ACTION ITEM: Revise the lines starting at the one containing "Use 6 decimals" and ending at the one containing "0.447249, 0.500486, 0.711569]]", changing "distortion parameters" to "distortion coefficients" and keeping everything else identical. Return only those lines.

=== Section Start ===

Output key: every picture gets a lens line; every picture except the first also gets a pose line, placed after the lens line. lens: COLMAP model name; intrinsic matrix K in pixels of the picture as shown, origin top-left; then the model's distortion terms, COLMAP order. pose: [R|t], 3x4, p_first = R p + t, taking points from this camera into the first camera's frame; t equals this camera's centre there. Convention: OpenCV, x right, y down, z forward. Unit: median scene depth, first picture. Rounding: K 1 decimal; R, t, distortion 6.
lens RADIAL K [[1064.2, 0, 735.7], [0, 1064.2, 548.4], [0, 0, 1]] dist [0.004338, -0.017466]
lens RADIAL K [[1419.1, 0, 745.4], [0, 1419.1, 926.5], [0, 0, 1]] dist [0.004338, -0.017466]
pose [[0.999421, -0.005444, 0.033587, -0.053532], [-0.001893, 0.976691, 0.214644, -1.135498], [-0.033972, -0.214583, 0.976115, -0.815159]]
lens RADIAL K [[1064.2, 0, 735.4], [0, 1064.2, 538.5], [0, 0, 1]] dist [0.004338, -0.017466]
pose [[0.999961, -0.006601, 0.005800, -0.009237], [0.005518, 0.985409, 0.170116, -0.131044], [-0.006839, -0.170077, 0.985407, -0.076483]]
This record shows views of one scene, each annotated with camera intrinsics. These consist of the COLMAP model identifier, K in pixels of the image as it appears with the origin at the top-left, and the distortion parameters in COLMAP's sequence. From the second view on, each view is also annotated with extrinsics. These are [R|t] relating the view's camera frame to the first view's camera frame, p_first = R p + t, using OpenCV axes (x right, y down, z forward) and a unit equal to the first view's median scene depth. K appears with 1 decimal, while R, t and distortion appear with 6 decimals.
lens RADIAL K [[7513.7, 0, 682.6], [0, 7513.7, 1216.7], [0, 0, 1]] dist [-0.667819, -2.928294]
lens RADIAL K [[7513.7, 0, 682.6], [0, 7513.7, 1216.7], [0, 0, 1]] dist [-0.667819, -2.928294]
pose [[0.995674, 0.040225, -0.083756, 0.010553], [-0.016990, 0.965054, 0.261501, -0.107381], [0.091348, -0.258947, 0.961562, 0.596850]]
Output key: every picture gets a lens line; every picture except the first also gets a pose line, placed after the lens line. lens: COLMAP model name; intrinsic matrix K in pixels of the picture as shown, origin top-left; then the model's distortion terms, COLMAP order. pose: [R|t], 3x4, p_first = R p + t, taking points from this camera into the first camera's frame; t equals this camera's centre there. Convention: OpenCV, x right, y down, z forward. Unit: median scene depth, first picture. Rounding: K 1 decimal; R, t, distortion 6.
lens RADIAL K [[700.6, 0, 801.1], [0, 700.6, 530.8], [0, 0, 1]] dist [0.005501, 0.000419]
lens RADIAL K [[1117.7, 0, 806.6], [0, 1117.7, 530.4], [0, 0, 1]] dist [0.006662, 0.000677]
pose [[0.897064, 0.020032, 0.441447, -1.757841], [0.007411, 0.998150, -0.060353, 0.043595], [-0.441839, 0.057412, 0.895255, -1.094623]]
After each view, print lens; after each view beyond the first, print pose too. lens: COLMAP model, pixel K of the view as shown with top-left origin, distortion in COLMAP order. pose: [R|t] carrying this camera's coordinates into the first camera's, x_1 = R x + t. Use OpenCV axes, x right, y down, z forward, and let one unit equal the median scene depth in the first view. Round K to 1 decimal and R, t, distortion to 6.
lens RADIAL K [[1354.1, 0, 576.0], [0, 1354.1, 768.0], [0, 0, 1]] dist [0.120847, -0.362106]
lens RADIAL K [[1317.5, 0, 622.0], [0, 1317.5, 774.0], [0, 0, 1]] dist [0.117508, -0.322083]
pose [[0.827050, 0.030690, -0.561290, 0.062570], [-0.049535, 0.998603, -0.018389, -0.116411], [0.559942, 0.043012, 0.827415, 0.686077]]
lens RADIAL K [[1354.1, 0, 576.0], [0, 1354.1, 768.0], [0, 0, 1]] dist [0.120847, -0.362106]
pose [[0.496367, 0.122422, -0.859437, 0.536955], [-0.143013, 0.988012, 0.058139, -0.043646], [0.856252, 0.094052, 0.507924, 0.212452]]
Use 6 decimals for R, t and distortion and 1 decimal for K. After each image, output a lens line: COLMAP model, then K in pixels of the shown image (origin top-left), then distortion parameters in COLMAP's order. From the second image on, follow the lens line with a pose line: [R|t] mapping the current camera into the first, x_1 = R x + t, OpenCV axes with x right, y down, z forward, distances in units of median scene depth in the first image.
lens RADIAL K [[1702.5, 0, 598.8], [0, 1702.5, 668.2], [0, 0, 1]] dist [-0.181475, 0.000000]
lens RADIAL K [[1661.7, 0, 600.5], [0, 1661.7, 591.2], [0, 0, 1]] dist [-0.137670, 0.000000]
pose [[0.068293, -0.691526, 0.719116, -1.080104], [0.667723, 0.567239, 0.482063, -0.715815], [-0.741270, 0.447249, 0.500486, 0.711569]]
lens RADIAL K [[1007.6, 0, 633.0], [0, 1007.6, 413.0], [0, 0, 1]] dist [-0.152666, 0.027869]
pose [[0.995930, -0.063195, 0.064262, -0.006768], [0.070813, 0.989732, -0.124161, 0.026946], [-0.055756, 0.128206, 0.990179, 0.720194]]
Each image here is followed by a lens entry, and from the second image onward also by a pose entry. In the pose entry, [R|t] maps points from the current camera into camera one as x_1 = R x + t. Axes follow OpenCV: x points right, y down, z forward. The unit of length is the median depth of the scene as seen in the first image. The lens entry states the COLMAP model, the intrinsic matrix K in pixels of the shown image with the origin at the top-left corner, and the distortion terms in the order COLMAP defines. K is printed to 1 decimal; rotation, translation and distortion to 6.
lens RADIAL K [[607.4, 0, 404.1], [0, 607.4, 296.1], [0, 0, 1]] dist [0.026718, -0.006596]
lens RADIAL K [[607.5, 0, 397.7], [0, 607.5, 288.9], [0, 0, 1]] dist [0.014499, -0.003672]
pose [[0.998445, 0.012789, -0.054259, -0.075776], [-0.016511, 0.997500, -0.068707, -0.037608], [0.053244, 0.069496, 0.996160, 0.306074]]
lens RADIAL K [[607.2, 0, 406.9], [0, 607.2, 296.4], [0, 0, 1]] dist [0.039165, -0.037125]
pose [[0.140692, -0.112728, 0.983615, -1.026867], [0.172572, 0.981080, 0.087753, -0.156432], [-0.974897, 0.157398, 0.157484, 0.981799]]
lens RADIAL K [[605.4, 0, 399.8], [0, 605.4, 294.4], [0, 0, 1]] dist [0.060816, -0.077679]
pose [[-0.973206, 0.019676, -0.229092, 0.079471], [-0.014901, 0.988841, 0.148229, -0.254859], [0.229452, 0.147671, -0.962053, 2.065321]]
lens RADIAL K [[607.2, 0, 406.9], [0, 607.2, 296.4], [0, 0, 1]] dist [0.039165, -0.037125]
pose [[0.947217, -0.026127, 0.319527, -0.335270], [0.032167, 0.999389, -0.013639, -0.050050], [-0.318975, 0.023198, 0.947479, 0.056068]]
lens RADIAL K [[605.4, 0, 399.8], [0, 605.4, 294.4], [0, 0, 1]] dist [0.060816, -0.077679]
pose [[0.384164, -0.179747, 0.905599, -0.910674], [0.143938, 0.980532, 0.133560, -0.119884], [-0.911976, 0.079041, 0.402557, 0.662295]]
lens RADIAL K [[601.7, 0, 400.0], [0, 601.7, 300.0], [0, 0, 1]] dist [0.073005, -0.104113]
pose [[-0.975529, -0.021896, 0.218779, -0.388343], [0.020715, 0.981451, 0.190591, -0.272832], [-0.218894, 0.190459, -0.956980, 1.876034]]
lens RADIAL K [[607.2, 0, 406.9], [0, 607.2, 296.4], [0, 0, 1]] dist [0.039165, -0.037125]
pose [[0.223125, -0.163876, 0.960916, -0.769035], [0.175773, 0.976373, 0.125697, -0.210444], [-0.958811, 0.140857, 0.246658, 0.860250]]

=== Section End ===

YOUR SOLUTION:
Use 6 decimals for R, t and distortion and 1 decimal for K. After each image, output a lens line: COLMAP model, then K in pixels of the shown image (origin top-left), then distortion coefficients in COLMAP's order. From the second image on, follow the lens line with a pose line: [R|t] mapping the current camera into the first, x_1 = R x + t, OpenCV axes with x right, y down, z forward, distances in units of median scene depth in the first image.
lens RADIAL K [[1702.5, 0, 598.8], [0, 1702.5, 668.2], [0, 0, 1]] dist [-0.181475, 0.000000]
lens RADIAL K [[1661.7, 0, 600.5], [0, 1661.7, 591.2], [0, 0, 1]] dist [-0.137670, 0.000000]
pose [[0.068293, -0.691526, 0.719116, -1.080104], [0.667723, 0.567239, 0.482063, -0.715815], [-0.741270, 0.447249, 0.500486, 0.711569]]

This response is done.